● What is asked
Copy the lines of the records that begin at the line containing "Document page, 2001x1125 pixels." and end at the line containing "list Zawilec gajowy", including both of those lines.

● Records for this exercise
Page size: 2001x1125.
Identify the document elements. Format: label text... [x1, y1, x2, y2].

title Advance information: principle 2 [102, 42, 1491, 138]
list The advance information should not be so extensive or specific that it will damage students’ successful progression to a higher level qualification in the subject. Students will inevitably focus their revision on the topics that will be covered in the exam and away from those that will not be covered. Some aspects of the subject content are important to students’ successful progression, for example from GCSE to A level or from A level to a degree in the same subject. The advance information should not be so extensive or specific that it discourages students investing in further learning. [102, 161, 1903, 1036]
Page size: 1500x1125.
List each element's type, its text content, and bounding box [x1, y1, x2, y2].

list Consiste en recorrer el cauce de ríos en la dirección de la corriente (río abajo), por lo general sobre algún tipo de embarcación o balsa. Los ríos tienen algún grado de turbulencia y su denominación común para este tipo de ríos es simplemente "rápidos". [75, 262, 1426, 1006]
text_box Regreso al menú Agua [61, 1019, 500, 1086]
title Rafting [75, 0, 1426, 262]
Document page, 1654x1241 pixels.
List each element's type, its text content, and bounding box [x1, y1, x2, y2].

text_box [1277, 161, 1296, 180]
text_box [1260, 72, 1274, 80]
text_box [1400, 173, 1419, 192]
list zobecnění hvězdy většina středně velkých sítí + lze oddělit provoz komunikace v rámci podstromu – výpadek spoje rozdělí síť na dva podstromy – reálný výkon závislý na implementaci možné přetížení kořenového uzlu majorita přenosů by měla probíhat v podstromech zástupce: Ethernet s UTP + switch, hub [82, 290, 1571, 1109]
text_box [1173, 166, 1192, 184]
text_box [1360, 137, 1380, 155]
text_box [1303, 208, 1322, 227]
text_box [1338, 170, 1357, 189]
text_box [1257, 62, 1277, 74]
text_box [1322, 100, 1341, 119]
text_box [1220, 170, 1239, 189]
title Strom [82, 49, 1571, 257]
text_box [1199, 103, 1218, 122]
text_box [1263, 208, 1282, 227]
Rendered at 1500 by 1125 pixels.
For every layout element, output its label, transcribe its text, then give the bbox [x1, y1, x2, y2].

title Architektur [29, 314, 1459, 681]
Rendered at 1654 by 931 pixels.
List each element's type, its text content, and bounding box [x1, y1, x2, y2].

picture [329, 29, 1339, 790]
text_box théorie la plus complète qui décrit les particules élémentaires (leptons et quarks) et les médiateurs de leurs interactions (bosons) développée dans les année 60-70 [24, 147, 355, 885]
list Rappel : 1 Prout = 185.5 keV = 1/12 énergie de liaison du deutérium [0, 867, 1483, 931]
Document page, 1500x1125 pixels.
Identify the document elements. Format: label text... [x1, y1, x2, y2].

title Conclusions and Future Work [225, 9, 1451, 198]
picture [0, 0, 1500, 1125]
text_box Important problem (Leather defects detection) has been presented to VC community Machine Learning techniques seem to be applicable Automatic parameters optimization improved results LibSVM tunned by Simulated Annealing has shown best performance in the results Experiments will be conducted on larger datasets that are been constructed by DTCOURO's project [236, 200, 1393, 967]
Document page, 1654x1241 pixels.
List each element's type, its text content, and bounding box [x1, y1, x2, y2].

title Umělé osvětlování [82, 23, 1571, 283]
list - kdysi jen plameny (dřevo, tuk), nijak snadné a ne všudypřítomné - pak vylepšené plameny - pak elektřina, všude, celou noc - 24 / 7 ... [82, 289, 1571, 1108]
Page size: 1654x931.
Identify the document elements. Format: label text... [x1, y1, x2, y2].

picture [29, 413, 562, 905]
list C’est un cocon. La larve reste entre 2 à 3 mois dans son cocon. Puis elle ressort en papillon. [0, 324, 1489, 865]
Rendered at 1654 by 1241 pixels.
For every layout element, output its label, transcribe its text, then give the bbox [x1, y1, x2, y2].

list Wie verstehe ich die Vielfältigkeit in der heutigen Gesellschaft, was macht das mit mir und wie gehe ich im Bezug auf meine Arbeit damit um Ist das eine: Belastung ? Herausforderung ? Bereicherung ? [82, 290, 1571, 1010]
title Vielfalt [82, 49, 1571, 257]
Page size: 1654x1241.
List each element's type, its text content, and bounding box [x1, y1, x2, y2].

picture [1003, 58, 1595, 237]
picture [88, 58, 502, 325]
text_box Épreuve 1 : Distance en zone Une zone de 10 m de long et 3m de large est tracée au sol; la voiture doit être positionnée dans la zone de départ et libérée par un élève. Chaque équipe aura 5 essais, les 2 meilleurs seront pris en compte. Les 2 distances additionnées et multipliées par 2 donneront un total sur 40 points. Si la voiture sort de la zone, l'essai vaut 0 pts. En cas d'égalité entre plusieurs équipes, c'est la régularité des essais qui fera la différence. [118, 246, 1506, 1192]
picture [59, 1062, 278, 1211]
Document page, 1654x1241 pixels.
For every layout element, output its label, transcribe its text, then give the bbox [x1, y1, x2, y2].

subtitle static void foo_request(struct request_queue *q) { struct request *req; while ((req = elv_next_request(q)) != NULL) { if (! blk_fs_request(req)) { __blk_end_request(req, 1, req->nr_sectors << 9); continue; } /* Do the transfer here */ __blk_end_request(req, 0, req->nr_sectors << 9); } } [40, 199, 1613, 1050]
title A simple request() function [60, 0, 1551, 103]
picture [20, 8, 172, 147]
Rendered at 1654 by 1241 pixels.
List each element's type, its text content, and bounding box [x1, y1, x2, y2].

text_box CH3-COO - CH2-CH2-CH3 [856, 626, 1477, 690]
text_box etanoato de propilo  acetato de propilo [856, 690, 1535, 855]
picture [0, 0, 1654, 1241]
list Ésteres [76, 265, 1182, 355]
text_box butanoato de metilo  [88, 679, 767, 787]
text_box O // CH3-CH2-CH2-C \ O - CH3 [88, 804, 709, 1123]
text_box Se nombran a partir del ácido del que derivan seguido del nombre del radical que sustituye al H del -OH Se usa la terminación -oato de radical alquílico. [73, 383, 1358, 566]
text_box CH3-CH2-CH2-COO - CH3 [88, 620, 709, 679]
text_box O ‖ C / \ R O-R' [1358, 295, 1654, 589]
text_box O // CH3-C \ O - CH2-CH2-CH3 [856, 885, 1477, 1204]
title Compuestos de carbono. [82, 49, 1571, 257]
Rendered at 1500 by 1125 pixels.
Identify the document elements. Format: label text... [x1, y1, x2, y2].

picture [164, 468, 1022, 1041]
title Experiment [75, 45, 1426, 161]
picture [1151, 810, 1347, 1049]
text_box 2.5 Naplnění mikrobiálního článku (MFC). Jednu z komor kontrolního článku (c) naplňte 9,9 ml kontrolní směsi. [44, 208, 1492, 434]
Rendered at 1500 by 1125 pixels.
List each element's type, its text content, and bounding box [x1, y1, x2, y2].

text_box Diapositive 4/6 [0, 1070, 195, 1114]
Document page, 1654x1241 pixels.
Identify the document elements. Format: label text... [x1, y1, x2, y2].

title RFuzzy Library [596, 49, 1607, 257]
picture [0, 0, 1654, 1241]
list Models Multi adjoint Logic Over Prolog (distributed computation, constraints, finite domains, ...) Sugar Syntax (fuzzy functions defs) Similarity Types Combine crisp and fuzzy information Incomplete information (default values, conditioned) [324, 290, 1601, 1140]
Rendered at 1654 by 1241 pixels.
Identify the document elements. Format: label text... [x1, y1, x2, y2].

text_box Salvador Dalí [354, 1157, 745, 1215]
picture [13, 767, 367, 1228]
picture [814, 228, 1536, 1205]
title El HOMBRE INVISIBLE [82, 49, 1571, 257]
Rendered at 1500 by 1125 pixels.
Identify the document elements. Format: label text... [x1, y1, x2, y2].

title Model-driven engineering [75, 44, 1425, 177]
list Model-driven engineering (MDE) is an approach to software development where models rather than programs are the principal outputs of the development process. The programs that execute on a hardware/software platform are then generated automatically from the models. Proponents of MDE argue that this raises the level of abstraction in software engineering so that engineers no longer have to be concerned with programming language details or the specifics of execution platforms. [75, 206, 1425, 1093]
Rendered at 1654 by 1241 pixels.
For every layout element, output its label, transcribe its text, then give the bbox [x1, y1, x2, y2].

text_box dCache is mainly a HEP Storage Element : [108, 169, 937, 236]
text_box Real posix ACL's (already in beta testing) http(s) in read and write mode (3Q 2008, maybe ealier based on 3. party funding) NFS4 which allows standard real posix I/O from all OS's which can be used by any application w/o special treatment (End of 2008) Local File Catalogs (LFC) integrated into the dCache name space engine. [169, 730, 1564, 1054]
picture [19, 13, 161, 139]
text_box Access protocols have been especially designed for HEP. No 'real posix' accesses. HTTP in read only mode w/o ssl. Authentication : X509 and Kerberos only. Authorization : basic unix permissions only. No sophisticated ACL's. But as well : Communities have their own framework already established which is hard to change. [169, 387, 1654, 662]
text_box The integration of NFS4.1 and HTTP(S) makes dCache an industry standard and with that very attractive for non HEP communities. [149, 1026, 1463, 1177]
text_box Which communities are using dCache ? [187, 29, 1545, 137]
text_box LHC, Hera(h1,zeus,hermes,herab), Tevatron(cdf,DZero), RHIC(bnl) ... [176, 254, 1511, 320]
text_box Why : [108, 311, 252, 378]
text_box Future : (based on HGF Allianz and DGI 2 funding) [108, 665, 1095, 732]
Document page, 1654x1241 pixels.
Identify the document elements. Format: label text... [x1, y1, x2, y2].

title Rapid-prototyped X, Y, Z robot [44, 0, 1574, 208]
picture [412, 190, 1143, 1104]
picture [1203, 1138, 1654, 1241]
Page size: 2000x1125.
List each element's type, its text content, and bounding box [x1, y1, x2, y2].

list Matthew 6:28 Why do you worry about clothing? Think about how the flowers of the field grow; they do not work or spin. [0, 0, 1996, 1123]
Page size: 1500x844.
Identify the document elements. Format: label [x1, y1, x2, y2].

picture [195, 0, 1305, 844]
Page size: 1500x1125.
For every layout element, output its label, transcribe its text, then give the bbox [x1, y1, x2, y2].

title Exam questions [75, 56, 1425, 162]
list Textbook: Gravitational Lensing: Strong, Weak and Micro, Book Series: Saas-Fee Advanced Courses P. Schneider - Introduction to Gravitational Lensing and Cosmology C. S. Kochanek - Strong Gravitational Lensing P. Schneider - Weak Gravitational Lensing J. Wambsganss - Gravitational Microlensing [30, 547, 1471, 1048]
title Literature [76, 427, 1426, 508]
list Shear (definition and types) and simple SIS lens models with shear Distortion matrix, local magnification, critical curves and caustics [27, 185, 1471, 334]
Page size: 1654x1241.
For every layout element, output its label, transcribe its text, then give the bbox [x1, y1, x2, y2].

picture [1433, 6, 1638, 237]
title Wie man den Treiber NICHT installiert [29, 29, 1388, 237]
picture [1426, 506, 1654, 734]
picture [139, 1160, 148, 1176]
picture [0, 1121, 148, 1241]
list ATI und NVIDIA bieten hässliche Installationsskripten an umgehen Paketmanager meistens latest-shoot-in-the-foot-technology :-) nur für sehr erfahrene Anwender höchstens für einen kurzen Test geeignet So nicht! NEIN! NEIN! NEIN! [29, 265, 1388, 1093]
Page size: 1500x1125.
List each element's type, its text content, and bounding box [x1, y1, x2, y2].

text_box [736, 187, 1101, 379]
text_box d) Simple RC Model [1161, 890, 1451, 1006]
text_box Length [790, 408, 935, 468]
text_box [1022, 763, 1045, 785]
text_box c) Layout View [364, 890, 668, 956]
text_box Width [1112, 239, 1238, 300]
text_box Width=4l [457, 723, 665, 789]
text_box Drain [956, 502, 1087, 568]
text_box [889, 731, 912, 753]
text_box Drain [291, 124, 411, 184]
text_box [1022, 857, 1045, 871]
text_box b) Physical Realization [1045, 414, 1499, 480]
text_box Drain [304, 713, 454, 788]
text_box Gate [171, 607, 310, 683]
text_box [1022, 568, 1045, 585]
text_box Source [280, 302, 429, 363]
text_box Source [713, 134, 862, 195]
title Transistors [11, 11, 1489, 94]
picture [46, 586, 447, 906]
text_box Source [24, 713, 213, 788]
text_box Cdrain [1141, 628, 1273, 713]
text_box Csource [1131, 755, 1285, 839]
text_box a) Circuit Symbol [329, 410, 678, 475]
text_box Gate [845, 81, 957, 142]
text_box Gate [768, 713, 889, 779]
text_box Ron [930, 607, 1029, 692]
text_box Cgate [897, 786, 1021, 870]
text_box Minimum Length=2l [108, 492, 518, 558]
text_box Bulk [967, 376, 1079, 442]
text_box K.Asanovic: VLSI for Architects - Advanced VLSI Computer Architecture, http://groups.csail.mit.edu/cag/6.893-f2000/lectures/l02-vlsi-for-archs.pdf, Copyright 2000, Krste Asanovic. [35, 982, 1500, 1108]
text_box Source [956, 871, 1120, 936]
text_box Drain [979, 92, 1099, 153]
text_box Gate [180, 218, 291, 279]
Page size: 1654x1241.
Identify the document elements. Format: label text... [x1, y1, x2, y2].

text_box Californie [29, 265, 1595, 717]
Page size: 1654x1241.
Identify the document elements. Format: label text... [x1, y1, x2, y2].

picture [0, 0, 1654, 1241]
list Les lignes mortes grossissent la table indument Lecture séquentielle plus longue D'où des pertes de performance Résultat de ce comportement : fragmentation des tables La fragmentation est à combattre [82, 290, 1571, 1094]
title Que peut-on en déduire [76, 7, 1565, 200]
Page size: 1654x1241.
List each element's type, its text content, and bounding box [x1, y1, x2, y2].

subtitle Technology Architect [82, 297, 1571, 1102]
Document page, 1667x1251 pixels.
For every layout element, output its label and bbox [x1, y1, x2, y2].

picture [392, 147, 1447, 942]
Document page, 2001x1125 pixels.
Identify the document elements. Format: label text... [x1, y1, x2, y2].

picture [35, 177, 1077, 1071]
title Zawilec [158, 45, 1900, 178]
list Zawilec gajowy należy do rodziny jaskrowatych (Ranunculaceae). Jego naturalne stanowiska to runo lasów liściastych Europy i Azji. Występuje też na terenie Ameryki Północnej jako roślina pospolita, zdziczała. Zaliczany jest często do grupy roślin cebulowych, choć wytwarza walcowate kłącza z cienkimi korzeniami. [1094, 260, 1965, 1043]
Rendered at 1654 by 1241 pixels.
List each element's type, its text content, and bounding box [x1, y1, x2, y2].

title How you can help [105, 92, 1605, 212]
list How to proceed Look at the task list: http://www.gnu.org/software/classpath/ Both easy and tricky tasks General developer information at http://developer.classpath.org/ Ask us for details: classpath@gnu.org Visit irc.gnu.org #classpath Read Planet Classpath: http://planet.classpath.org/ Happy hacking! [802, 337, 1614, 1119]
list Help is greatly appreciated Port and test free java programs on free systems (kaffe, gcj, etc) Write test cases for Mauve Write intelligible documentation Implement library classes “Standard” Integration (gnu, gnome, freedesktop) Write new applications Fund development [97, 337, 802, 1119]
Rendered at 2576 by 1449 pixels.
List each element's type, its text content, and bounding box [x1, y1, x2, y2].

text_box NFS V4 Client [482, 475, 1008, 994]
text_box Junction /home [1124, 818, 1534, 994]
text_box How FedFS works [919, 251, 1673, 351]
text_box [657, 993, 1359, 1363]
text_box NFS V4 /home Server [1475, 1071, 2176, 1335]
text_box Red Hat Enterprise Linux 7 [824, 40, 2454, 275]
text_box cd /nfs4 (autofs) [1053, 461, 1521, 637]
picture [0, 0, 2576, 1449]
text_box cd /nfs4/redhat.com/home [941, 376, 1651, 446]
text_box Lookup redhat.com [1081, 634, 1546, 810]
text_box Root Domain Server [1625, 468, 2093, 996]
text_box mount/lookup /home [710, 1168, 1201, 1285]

● Final answer
Document page, 2001x1125 pixels.
Identify the document elements. Format: label text... [x1, y1, x2, y2].

picture [35, 177, 1077, 1071]
title Zawilec [158, 45, 1900, 178]
list Zawilec gajowy należy do rodziny jaskrowatych (Ranunculaceae). Jego naturalne stanowiska to runo lasów liściastych Europy i Azji. Występuje też na terenie Ameryki Północnej jako roślina pospolita, zdziczała. Zaliczany jest często do grupy roślin cebulowych, choć wytwarza walcowate kłącza z cienkimi korzeniami. [1094, 260, 1965, 1043]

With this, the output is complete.